AI technology is rapidly changing the future of the pharmaceutical sector. Pharmaceutical companies spent $908 million on AI last year, but that figure is growing by 29% a year.
A significant concern for pharmaceutical companies is closely tracking publications that discuss the safety of their products. For instance, the literature search process within the EU is subject to strict regulations, necessitating weekly searches.
The rapid expansion of medical literature and the surge in scientific publications have posed growing difficulties for pharmacovigilance experts in staying updated with the most recent information. To tackle this issue, many have looked to artificial intelligence (AI) and automated systems for support. Nevertheless, there are emerging apprehensions about the reliability of AI-driven platforms. Indeed, it’s essential to delve into the root causes of these concerns among pharmacovigilance specialists and determine the extent to which these concerns are warranted.
The promise of automation in pharmacovigilance
Automation in pharmacovigilance holds excellent promise. AI-driven platforms have the potential to enhance the efficiency and accuracy of medical literature monitoring significantly. These systems can swiftly sift through vast scientific articles and pinpoint relevant information. They also assist pharmacovigilance specialists in identifying adverse events associated with drugs or medical devices. Automated systems can also help in the early detection of safety signals, making it possible to take timely actions to protect patient safety. In addition, they can reduce the burden on human reviewers by automating repetitive tasks. This enables human reviewers to concentrate on more complex and nuanced aspects of pharmacovigilance work.
The reliability question
One of the key challenges in using automation for literature monitoring is the inherent ambiguity and complexity of medical language. Scientific articles often use specialized terminology, abbreviations, and jargon that can be difficult for automated systems to interpret accurately. This can lead to misclassifying articles as relevant or irrelevant, potentially missing critical information. Also, automated systems need the contextual understanding that human reviewers possess. They may need help differentiating between articles discussing the same drug in different contexts. This can lead to errors in signal detection and an inaccurate assessment of a drug’s safety profile.
The irreplaceable role of pharmacovigilance specialists
Let’s get down to the facts. Automating the search and review process leads to a remarkable 70-85% reduction in the manual effort and time devoted to monitoring. Furthermore, automated solutions accommodate all document types, including PDF, word, and jpeg. This automation of literature monitoring empowers pharmaceutical companies to efficiently oversee a significant volume of publications in diverse languages and frequencies. However, it’s important to note that automation can’t replace the expertise of pharmacovigilance specialists. It goes beyond just understanding medical terminology. Expertise in your products, their safety profiles, and the intricacies of production processes are aspects that automation can’t replicate.
Balancing automation and human expertise
Pharmacovigilance experts should adopt a well-balanced approach to using AI to foster automation in the pharmaceutical industry. Although automated systems can significantly enhance efficiency, they should be regarded as supplements to human expertise rather than substitutes. Human reviewers are vital for validating automatic results and offering the necessary contextual comprehension that machines lack.

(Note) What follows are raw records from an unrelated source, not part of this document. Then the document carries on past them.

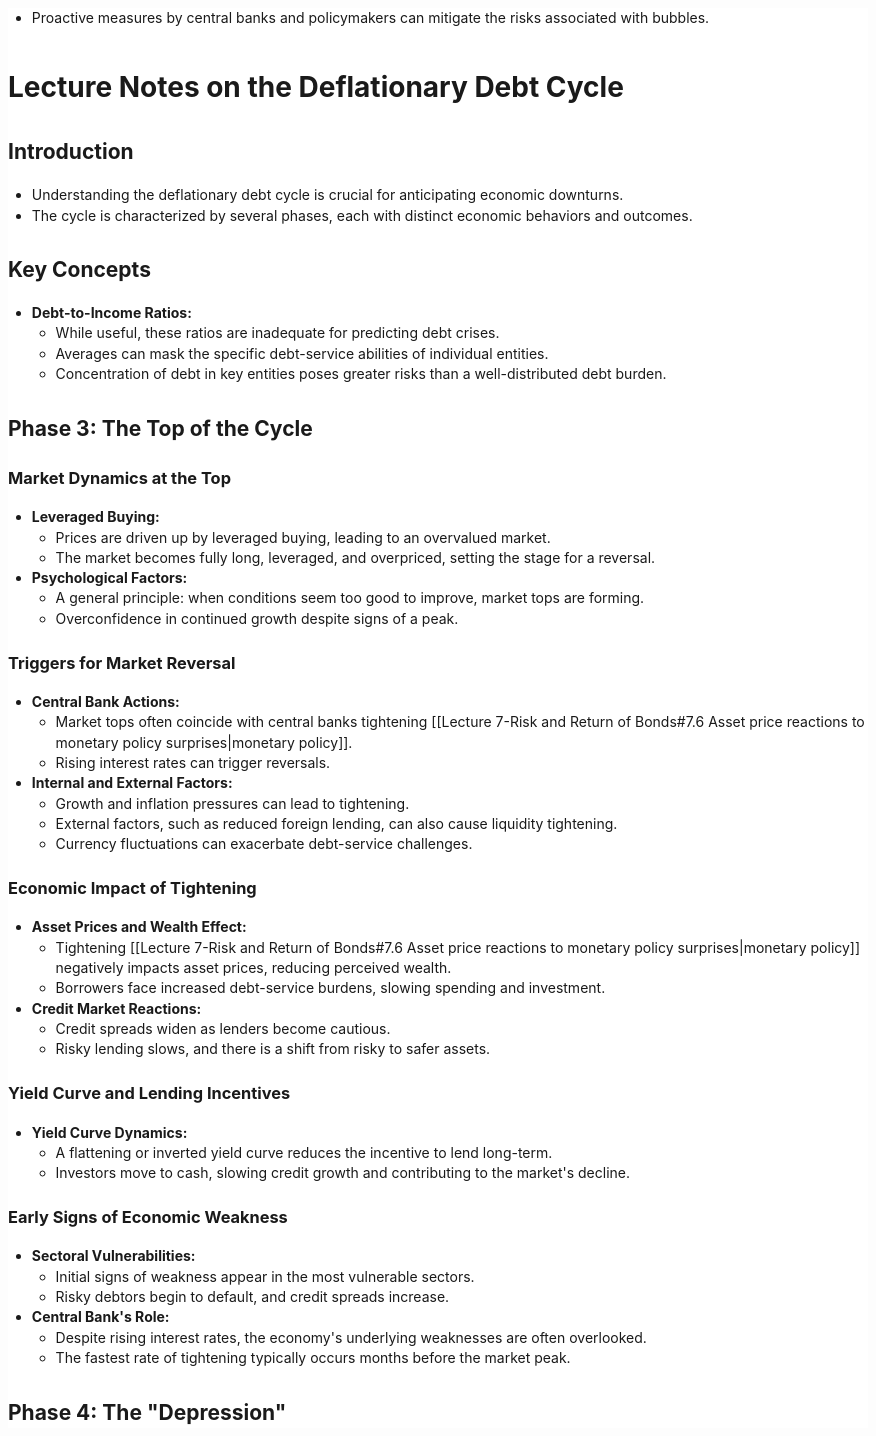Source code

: - Proactive measures by central banks and policymakers can mitigate the risks associated with bubbles.

# Lecture Notes on the Deflationary Debt Cycle

## Introduction
- Understanding the deflationary debt cycle is crucial for anticipating economic downturns.
- The cycle is characterized by several phases,  each with distinct economic behaviors and outcomes.
## Key Concepts
- **Debt-to-Income Ratios:**
  - While useful,  these ratios are inadequate for predicting debt crises.
  - Averages can mask the specific debt-service abilities of individual entities.
  - Concentration of debt in key entities poses greater risks than a well-distributed debt burden.
## Phase 3: The Top of the Cycle

### Market Dynamics at the Top
- **Leveraged Buying:**
  - Prices are driven up by leveraged buying,  leading to an overvalued market.
  - The market becomes fully long,  leveraged,  and overpriced,  setting the stage for a reversal.
- **Psychological Factors:**
  - A general principle: when conditions seem too good to improve,  market tops are forming.
  - Overconfidence in continued growth despite signs of a peak.
### Triggers for Market Reversal
- **Central Bank Actions:**
  - Market tops often coincide with central banks tightening [[Lecture 7-Risk and Return of Bonds#7.6 Asset price reactions to monetary policy surprises|monetary policy]].
  - Rising interest rates can trigger reversals.
- **Internal and External Factors:**
  - Growth and inflation pressures can lead to tightening.
  - External factors,  such as reduced foreign lending,  can also cause liquidity tightening.
  - Currency fluctuations can exacerbate debt-service challenges.
### Economic Impact of Tightening
- **Asset Prices and Wealth Effect:**
  - Tightening [[Lecture 7-Risk and Return of Bonds#7.6 Asset price reactions to monetary policy surprises|monetary policy]] negatively impacts asset prices,  reducing perceived wealth.
  - Borrowers face increased debt-service burdens,  slowing spending and investment.
- **Credit Market Reactions:**
  - Credit spreads widen as lenders become cautious.
  - Risky lending slows,  and there is a shift from risky to safer assets.
### Yield Curve and Lending Incentives
- **Yield Curve Dynamics:**
  - A flattening or inverted yield curve reduces the incentive to lend long-term.
  - Investors move to cash,  slowing credit growth and contributing to the market's decline.
### Early Signs of Economic Weakness
- **Sectoral Vulnerabilities:**
  - Initial signs of weakness appear in the most vulnerable sectors.
  - Risky debtors begin to default,  and credit spreads increase.
- **Central Bank's Role:**
  - Despite rising interest rates,  the economy's underlying weaknesses are often overlooked.
  - The fastest rate of tightening typically occurs months before the market peak.
## Phase 4: The "Depression"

A good illustration of this dynamic interaction between machine learning algorithms and human professionals can be found in the DrugCard platform blog. For example, an automated platform can analyze a 200-page journal in just 1.5-5 minutes. A pharmacovigilance specialist will likely only have time to skim the journal’s contents in the same time frame. Indeed, the successful collaboration between the speed of automated systems and human expertise is highly effective in pharmacovigilance.
Conclusion
The reliability of AI-driven platforms in pharmacovigilance remains a subject of concern. By maintaining a balanced approach that combines automation with human expertise, pharmacovigilance specialists can harness the full potential of this promising technology. Simultaneously, they can minimize associated risks through diligent monitoring and validation of results. In this ever-evolving field, striking the right balance between automation and human insight is the key to ensuring patient safety and the integrity of pharmacovigilance efforts.